*** Opening of MATERIAL PROVIDED ***
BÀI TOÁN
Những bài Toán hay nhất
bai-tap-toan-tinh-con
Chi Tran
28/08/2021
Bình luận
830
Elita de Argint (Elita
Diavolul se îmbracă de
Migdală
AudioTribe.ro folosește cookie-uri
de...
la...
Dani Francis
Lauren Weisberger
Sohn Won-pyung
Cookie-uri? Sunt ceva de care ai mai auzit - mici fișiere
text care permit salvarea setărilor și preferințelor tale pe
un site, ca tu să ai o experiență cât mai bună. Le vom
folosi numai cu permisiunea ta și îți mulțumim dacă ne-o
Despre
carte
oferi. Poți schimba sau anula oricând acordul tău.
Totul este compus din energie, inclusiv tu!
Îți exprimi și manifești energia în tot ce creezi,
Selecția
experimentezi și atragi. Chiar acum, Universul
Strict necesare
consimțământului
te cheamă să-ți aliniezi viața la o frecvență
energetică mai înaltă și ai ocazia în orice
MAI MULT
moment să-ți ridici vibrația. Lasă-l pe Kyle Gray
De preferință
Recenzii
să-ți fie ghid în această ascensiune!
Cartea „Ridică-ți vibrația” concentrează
*** Close of MATERIAL PROVIDED ***
*** Opening of MATERIAL PROVIDED ***
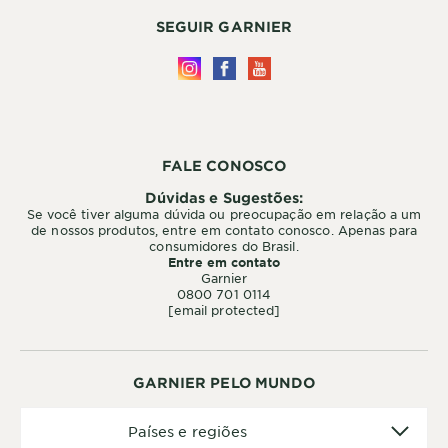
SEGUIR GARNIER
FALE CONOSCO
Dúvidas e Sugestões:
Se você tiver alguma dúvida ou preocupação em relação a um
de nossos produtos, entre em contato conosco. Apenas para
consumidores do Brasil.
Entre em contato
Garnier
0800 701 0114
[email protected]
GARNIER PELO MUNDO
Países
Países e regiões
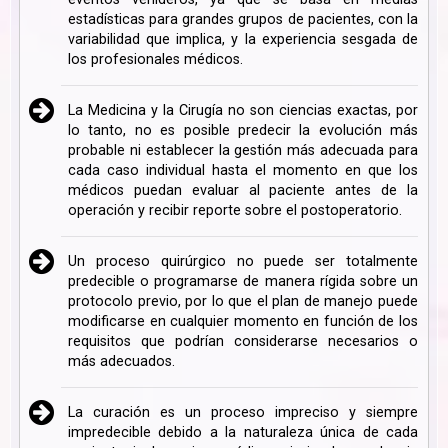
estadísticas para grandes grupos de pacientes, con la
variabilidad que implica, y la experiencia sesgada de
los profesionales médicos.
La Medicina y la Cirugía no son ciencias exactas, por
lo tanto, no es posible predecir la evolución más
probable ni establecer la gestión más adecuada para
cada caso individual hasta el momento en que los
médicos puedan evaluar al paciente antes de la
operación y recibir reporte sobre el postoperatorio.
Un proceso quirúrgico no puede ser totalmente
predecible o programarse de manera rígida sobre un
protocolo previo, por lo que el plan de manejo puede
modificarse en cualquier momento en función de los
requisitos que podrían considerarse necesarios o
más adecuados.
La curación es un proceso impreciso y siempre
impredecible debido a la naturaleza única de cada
*** Close of MATERIAL PROVIDED ***
*** Opening of MATERIAL PROVIDED ***
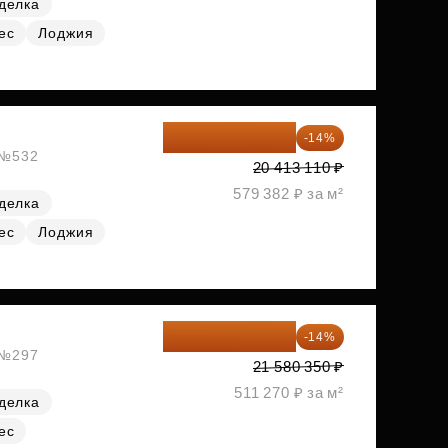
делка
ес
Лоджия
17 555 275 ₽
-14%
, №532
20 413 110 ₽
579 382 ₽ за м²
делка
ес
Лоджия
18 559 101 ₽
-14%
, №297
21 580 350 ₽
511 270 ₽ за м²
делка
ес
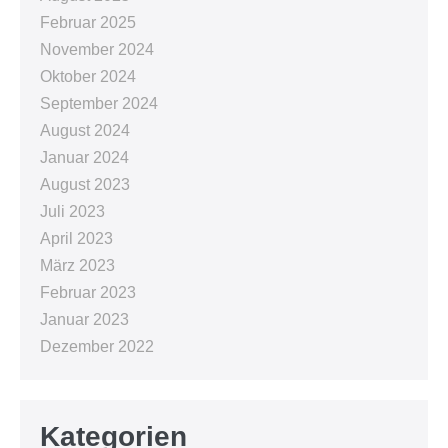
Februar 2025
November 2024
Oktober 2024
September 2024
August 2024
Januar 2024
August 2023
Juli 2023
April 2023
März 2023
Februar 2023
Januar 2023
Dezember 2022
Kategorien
*** Close of MATERIAL PROVIDED ***
> **REQUIRED WORK**:
List every line in the material that contains the word "cada".

> **WRITTEN RESPONSE**:
cada caso individual hasta el momento en que los
impredecible debido a la naturaleza única de cada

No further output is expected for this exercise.